RECORDS SHOWN:

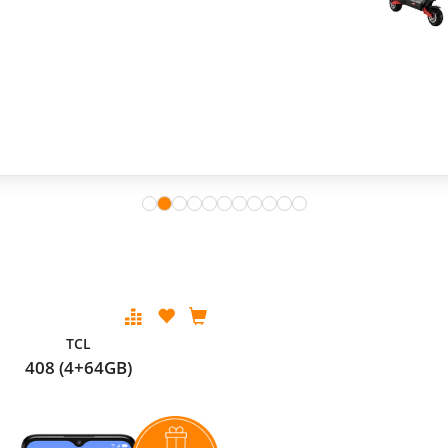
TCL
408 (4+64GB)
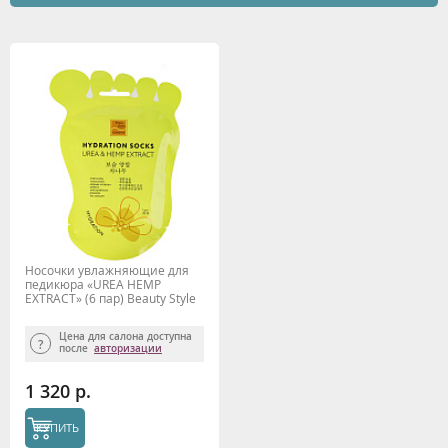
Носочки увлажняющие для
педикюра «UREA HEMP
EXTRACT» (6 пар) Beauty Style
Цена для салона доступна
после
авторизации
1 320 р.
КУПИТЬ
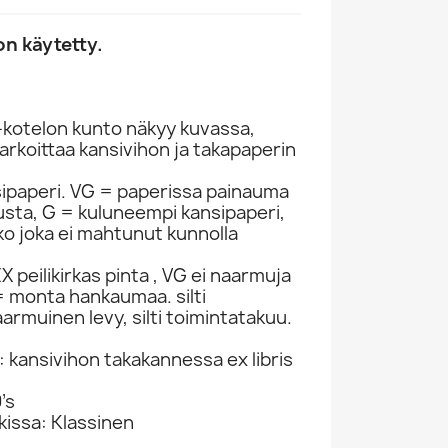
n käytetty.
-kotelon kunto näkyy kuvassa,
rkoittaa kansivihon ja takapaperin
sipaperi. VG = paperissa painauma
itusta, G = kuluneempi kansipaperi,
ko joka ei mahtunut kunnolla
 peilikirkas pinta , VG ei naarmuja
 monta hankaumaa. silti
armuinen levy, silti toimintatakuu.
: kansivihon takakannessa ex libris
’s
kissa: Klassinen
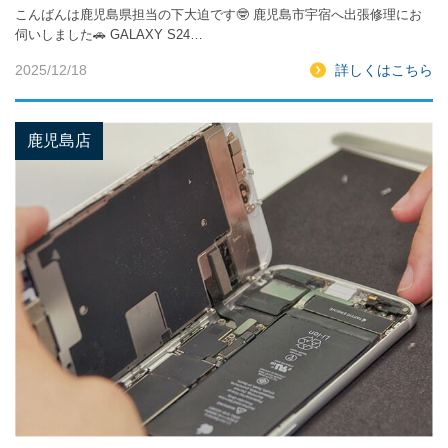
こんばんは鹿児島県担当の下大迫です🤓 鹿児島市宇宿へ出張修理にお
伺いしました🚗 GALAXY S24…
2025/12/18
詳しくはこちら
鹿児島店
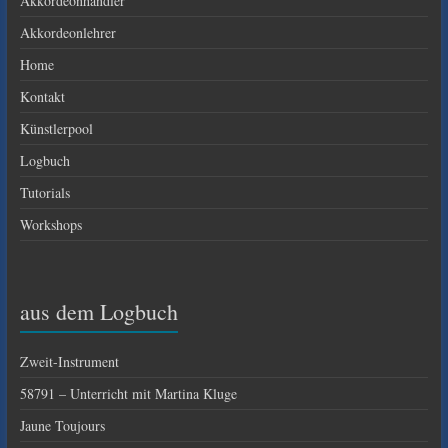
Akkordeonhändler
Akkordeonlehrer
Home
Kontakt
Künstlerpool
Logbuch
Tutorials
Workshops
aus dem Logbuch
Zweit-Instrument
58791 – Unterricht mit Martina Kluge
Jaune Toujours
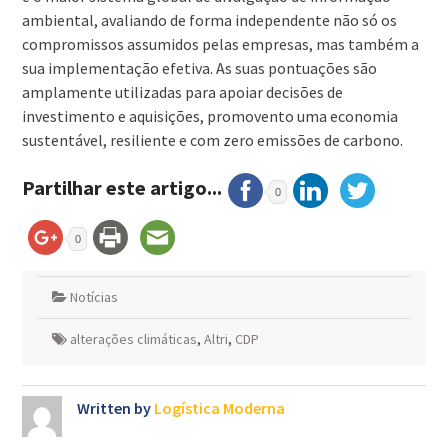
ambiental, avaliando de forma independente não só os
compromissos assumidos pelas empresas, mas também a
sua implementação efetiva. As suas pontuações são
amplamente utilizadas para apoiar decisões de
investimento e aquisições, promovento uma economia
sustentável, resiliente e com zero emissões de carbono.
Partilhar este artigo...
0
0
Notícias
alterações climáticas
,
Altri
,
CDP
Written by
Logística Moderna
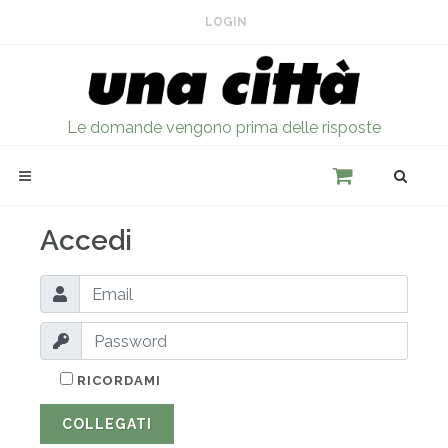
LOGIN
Le domande vengono prima delle risposte
Accedi
RICORDAMI
COLLEGATI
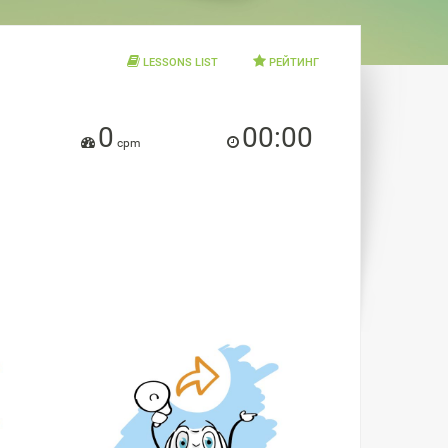
LESSONS LIST
РЕЙТИНГ
0
00:00
cpm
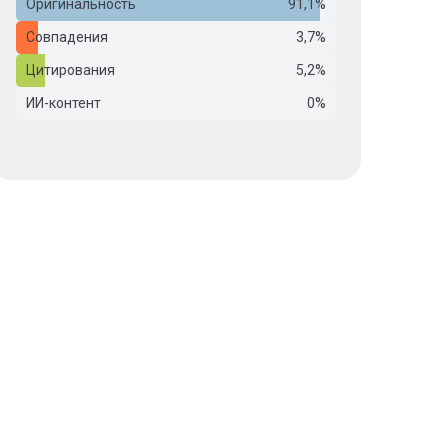
Оригинальность
91,1%
Совпадения
3,7%
Цитирования
5,2%
ИИ-контент
0%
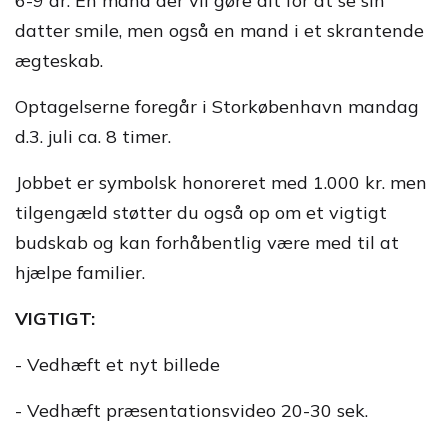
6-9 år. En mand der vil gøre alt for at se sin
datter smile, men også en mand i et skrantende
ægteskab.
Optagelserne foregår i Storkøbenhavn mandag
d.3. juli ca. 8 timer.
Jobbet er symbolsk honoreret med 1.000 kr. men
tilgengæld støtter du også op om et vigtigt
budskab og kan forhåbentlig være med til at
hjælpe familier.
VIGTIGT:
- Vedhæft et nyt billede
- Vedhæft præsentationsvideo 20-30 sek.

TASK INSTRUCTIONS: Print the material above exactly as it appears, but not its pictures.

RESULT OF THIS EXERCISE:
TCL
408 (4+64GB)
Носочки увлажняющие для
педикюра «UREA HEMP
EXTRACT» (6 пар) Beauty Style
Цена для салона доступна
после
авторизации
1 320 р.
КУПИТЬ
n käytetty.
-kotelon kunto näkyy kuvassa,
rkoittaa kansivihon ja takapaperin
sipaperi. VG = paperissa painauma
itusta, G = kuluneempi kansipaperi,
ko joka ei mahtunut kunnolla
 peilikirkas pinta , VG ei naarmuja
 monta hankaumaa. silti
armuinen levy, silti toimintatakuu.
: kansivihon takakannessa ex libris
’s
kissa: Klassinen
こんばんは鹿児島県担当の下大迫です🤓 鹿児島市宇宿へ出張修理にお
伺いしました🚗 GALAXY S24…
2025/12/18
詳しくはこちら
鹿児島店
Akkordeonhändler
Akkordeonlehrer
Home
Kontakt
Künstlerpool
Logbuch
Tutorials
Workshops
aus dem Logbuch
Zweit-Instrument
58791 – Unterricht mit Martina Kluge
Jaune Toujours
ambiental, avaliando de forma independente não só os
compromissos assumidos pelas empresas, mas também a
sua implementação efetiva. As suas pontuações são
amplamente utilizadas para apoiar decisões de
investimento e aquisições, promovento uma economia
sustentável, resiliente e com zero emissões de carbono.
Partilhar este artigo...
0
0
Notícias
alterações climáticas
,
Altri
,
CDP
Written by
Logística Moderna
LOGIN
Le domande vengono prima delle risposte
Accedi
RICORDAMI
COLLEGATI
LESSONS LIST
РЕЙТИНГ
0
00:00
cpm
Оригинальность
91,1%
Совпадения
3,7%
Цитирования
5,2%
ИИ-контент
0%
6-9 år. En mand der vil gøre alt for at se sin
datter smile, men også en mand i et skrantende
ægteskab.
Optagelserne foregår i Storkøbenhavn mandag
d.3. juli ca. 8 timer.
Jobbet er symbolsk honoreret med 1.000 kr. men
tilgengæld støtter du også op om et vigtigt
budskab og kan forhåbentlig være med til at
hjælpe familier.
VIGTIGT:
- Vedhæft et nyt billede
- Vedhæft præsentationsvideo 20-30 sek.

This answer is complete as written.